►
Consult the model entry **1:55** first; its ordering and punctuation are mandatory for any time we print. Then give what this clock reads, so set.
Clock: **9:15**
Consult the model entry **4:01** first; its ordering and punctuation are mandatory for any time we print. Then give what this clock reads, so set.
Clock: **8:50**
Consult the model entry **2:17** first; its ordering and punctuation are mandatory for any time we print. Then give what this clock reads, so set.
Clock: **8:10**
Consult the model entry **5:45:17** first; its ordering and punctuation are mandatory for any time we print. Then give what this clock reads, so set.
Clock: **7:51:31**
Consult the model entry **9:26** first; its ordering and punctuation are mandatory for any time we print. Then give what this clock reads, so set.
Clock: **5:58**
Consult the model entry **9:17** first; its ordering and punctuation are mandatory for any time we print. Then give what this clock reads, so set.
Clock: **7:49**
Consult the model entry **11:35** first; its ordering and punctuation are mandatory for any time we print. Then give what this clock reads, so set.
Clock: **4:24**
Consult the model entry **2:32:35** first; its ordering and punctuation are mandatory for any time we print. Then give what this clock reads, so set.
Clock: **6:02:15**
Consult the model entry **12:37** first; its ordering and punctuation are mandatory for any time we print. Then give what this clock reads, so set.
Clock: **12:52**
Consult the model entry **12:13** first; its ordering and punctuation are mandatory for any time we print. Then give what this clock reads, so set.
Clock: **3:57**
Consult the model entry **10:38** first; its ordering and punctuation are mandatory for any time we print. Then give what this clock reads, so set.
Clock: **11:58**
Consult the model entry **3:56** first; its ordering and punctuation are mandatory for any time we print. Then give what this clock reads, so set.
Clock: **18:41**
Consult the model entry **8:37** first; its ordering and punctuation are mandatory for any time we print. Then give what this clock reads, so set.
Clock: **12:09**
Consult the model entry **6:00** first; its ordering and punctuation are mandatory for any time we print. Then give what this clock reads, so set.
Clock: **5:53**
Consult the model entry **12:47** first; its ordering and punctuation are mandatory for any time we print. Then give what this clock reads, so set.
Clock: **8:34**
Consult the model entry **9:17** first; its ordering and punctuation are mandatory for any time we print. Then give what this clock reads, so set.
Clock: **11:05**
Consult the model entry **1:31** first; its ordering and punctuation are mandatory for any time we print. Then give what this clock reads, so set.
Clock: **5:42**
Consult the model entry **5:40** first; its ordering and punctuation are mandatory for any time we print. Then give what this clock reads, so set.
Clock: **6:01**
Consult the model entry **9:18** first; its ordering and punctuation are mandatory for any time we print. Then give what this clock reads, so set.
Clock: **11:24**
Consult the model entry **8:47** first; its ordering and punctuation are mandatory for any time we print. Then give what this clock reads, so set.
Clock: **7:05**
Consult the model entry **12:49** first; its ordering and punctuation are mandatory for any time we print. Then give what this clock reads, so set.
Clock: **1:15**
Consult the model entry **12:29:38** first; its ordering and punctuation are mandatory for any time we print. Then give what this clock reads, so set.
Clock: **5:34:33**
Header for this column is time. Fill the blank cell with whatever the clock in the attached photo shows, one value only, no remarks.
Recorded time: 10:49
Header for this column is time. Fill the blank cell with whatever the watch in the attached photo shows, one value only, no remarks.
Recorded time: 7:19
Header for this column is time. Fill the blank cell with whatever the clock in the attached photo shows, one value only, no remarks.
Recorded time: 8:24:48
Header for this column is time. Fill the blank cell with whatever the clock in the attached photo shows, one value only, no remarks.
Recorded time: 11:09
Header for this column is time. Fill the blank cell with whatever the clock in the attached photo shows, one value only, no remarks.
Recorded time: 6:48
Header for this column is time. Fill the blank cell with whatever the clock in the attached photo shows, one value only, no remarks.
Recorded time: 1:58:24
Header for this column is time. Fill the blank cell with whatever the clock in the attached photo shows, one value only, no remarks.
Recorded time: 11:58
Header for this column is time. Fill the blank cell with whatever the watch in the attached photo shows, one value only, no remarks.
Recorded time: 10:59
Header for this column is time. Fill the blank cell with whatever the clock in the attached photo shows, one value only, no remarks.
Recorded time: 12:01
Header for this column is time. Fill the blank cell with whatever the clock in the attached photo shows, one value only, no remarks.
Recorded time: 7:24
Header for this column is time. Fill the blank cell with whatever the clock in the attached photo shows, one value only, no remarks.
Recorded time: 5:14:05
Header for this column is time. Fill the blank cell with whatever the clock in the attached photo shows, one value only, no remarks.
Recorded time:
◄
_WHAT YOU ARE ASKED TO DO_: Lay out the lines from the one with "Consult the model entry **8:37**" up to and including the one with "Clock: **8:34**" as a Markdown table with two columns, Number and Line. Number each line in order and leave out blank lines.

_TASK OUTPUT_:
| Number | Line |
|---|---|
| 1 | Consult the model entry **8:37** first; its ordering and punctuation are mandatory for any time we print. Then give what this clock reads, so set. |
| 2 | Clock: **12:09** |
| 3 | Consult the model entry **6:00** first; its ordering and punctuation are mandatory for any time we print. Then give what this clock reads, so set. |
| 4 | Clock: **5:53** |
| 5 | Consult the model entry **12:47** first; its ordering and punctuation are mandatory for any time we print. Then give what this clock reads, so set. |
| 6 | Clock: **8:34** |